Working with crawlers on the AWS Glue console

A crawler accesses your data store, extracts metadata, and creates table definitions in the AWS Glue Data Catalog. The Crawlers pane in the AWS Glue console lists all the crawlers that you create. The list displays status and metrics from the last run of your crawler.

To add a crawler using the console

  1. Sign in to the AWS Management Console and open the AWS Glue console at https://console.aws.amazon.com/glue/. Choose Crawlers in the navigation pane.

  2. Choose Add crawler, and follow the instructions in the Add crawler wizard.

    Note

    To get step-by-step guidance for adding a crawler, choose Add crawler under Tutorials in the navigation pane. You can also use the Add crawler wizard to create and modify an IAM role that attaches a policy that includes permissions for your Amazon Simple Storage Service (Amazon S3) data stores.

    Optionally, you can tag your crawler with a Tag key and optional Tag value. Once created, tag keys are read-only. Use tags on some resources to help you organize and identify them. For more information, see AWS tags in AWS Glue.

    Optionally, you can add a security configuration to a crawler to specify at-rest encryption options.

When a crawler runs, the provided IAM role must have permission to access the data store that is crawled.

When you crawl a JDBC data store, a connection is required. For more information, see Adding an AWS Glue connection. An exclude path is relative to the include path. For example, to exclude a table in your JDBC data store, type the table name in the exclude path.

When you crawl DynamoDB tables, you can choose one table name from the list of DynamoDB tables in your account.

Tip

For more information about configuring crawlers, see Crawler properties.

Viewing Crawler Results and Details

Viewing crawler results and details

After the crawler runs successfully, it creates table definitions in the Data Catalog. Choose Tables in the navigation pane to see the tables that were created by your crawler in the database that you specified.

You can view information related to the crawler itself as follows:

  • The Crawlers page on the AWS Glue console displays the following properties for a crawler:

    Property Description
    Name

    When you create a crawler, you must give it a unique name.

    Status

    A crawler can be ready, starting, stopping, scheduled, or schedule paused. A running crawler progresses from starting to stopping. You can resume or pause a schedule attached to a crawler.

    Schedule

    You can choose to run your crawler on demand or choose a frequency with a schedule. For more information about scheduling a crawler, see Scheduling a crawler.

    Last run

    The date and time of the last time the crawler was run.

    Log

    Links to any available logs from the last run of the crawler.
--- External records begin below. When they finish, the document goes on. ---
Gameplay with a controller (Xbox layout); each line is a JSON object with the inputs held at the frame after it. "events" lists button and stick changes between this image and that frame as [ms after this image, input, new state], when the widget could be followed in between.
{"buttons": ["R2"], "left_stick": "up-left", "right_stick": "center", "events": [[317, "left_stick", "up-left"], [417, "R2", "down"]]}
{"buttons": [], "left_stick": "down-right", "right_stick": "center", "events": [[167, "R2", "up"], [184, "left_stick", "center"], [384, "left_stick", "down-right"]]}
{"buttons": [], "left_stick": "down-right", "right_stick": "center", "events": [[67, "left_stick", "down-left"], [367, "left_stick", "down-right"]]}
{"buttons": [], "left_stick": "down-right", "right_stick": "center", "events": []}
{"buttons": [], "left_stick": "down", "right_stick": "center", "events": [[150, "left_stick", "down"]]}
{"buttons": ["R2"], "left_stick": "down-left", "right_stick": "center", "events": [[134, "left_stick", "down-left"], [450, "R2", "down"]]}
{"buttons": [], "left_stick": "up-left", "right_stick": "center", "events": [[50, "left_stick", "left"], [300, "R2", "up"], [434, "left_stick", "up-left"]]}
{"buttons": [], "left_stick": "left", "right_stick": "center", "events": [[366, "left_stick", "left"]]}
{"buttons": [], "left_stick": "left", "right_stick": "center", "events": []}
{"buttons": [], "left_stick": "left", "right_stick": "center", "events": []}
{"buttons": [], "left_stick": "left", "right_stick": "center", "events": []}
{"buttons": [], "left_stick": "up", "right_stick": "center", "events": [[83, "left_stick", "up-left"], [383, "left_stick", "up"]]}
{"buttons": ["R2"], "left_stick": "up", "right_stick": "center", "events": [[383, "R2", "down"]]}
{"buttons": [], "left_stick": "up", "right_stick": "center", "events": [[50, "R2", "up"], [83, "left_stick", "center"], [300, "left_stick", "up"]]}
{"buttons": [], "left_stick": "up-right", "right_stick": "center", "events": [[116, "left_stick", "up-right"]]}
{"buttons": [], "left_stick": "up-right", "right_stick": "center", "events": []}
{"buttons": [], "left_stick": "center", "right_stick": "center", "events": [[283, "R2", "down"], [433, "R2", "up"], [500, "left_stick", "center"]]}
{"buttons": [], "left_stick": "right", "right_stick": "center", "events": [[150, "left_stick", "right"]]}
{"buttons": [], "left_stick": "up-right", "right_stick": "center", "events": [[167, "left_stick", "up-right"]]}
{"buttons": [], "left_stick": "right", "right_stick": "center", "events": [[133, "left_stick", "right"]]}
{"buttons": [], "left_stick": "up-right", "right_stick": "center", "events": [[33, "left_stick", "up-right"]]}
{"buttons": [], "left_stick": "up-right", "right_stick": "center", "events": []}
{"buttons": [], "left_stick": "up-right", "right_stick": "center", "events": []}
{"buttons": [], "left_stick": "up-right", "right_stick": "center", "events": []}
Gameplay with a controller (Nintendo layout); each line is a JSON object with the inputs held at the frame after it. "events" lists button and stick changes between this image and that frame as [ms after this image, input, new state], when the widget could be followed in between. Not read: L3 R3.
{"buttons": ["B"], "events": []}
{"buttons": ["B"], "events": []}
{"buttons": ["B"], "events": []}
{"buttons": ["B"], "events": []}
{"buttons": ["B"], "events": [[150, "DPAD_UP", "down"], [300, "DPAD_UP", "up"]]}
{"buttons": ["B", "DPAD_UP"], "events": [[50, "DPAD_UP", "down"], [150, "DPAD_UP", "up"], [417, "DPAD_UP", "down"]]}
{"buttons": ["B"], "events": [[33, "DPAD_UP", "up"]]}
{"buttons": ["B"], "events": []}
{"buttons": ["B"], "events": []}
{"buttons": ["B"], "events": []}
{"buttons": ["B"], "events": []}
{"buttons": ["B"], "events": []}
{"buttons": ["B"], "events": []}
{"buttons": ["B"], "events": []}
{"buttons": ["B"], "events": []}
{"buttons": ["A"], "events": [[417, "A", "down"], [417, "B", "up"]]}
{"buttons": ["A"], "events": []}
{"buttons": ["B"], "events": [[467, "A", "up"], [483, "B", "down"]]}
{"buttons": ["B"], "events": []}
    Tables changes from last run

    The number of tables in the AWS Glue Data Catalog that were updated by the latest run of the crawler.

  • To view the history of a crawler, choose Crawlers in the navigation pane to see the crawlers you created. Choose a crawler from the list of available crawlers. You can view the crawler properties and view the crawler history in the Crawler runs tab.

    The Crawler runs tab displays information about each time the crawler ran, including Start time (UTC), End time (UTC), Duration, Status, DPU hours, and Table changes.

    
                        The screenshot shows the Crawler runs tab when viewing a crawler's details.
  • To see additional information, choose a tab in the crawler details page. Each tab will display information related to the crawler.

    • Schedule: Any schedules created for the crawler will be visible here.

    • Data sources: All data sources scanned by the crawler will be visible here.

    • Classifiers: All classifiers assigned to the crawler will be visible here.

    • Tags: Any tags created and assigned to an AWS resource will be visible here.